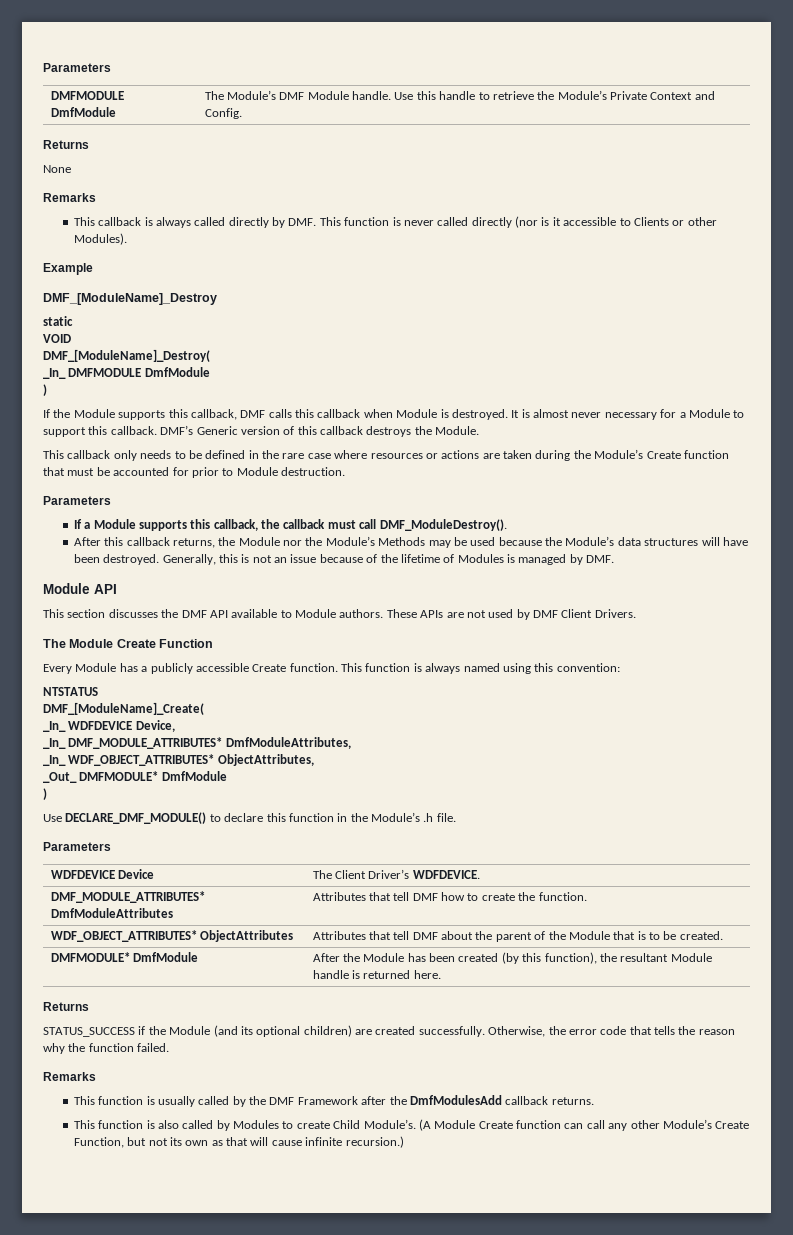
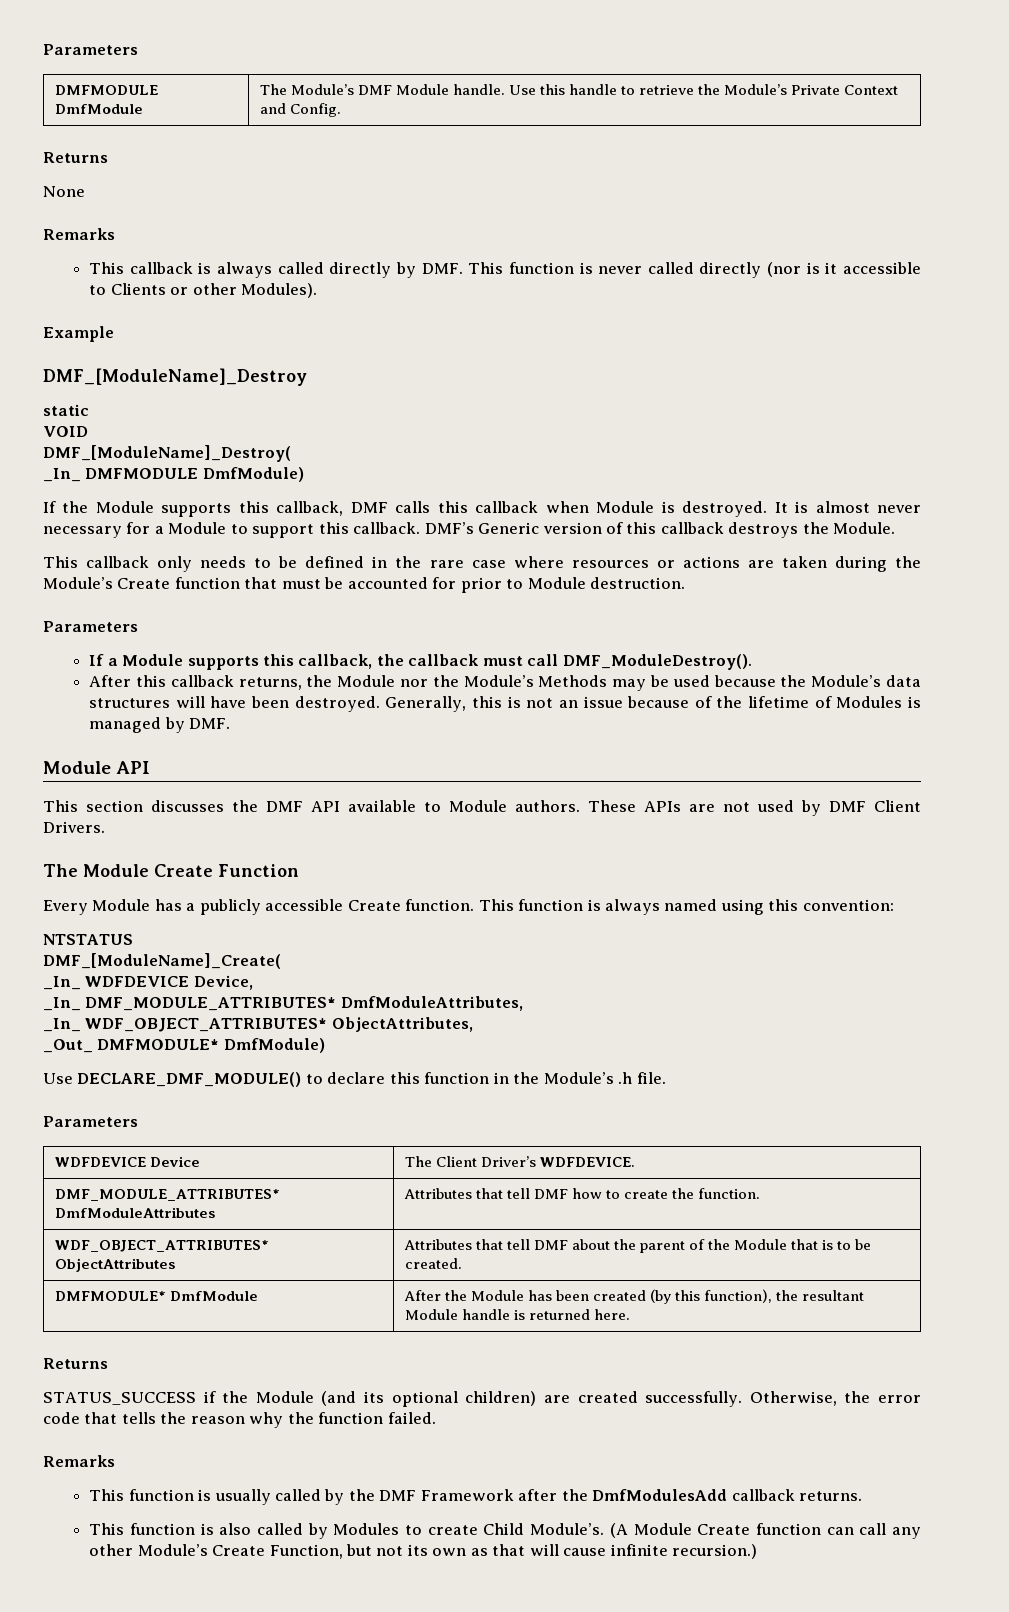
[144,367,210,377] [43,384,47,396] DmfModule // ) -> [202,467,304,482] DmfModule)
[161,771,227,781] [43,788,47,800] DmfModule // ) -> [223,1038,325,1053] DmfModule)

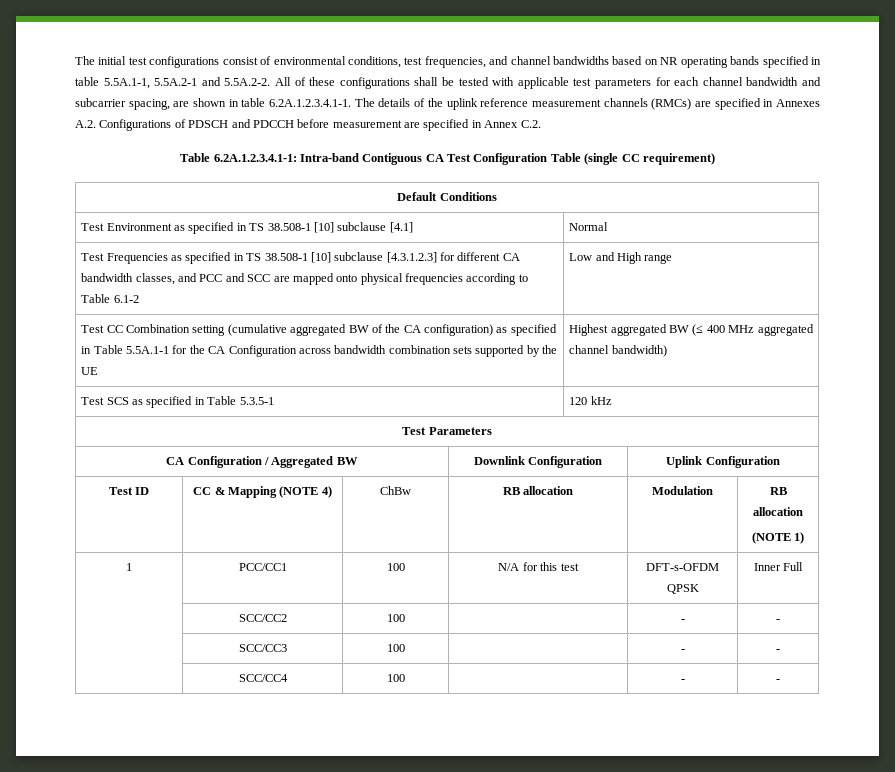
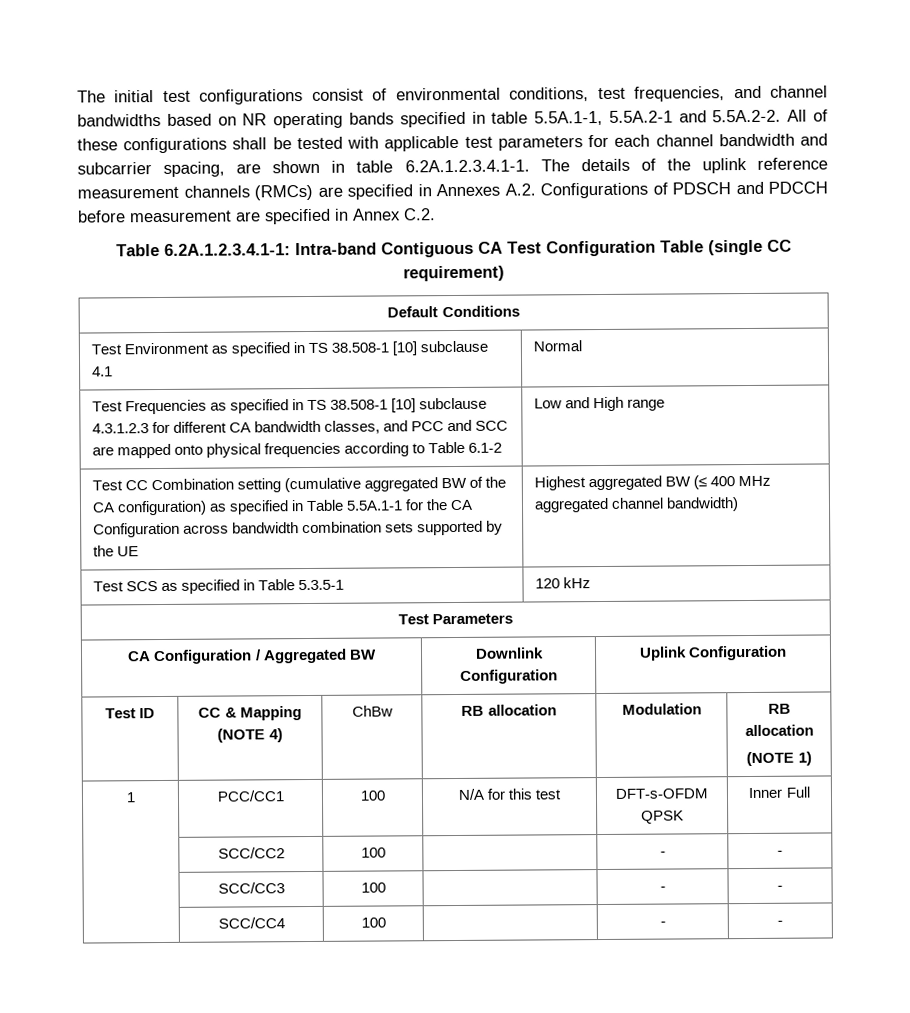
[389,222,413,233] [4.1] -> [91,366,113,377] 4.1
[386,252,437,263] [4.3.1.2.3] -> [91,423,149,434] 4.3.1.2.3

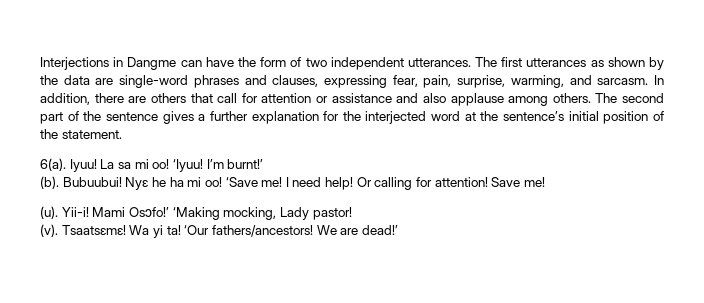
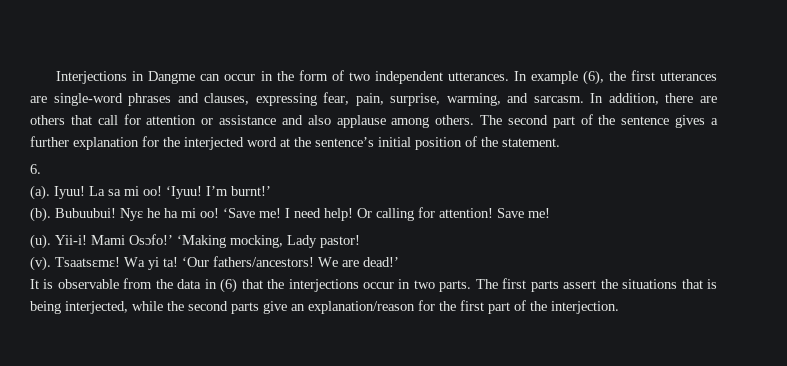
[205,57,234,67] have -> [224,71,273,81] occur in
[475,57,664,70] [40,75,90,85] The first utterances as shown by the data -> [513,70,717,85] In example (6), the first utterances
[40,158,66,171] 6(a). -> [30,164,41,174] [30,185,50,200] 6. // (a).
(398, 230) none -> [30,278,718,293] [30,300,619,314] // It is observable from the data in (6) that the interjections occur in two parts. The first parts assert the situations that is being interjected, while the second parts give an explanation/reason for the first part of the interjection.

# Assigned task
Please count the lines in the material above where the word "DmfModule" occurs, and give only the number.

# Task answer
2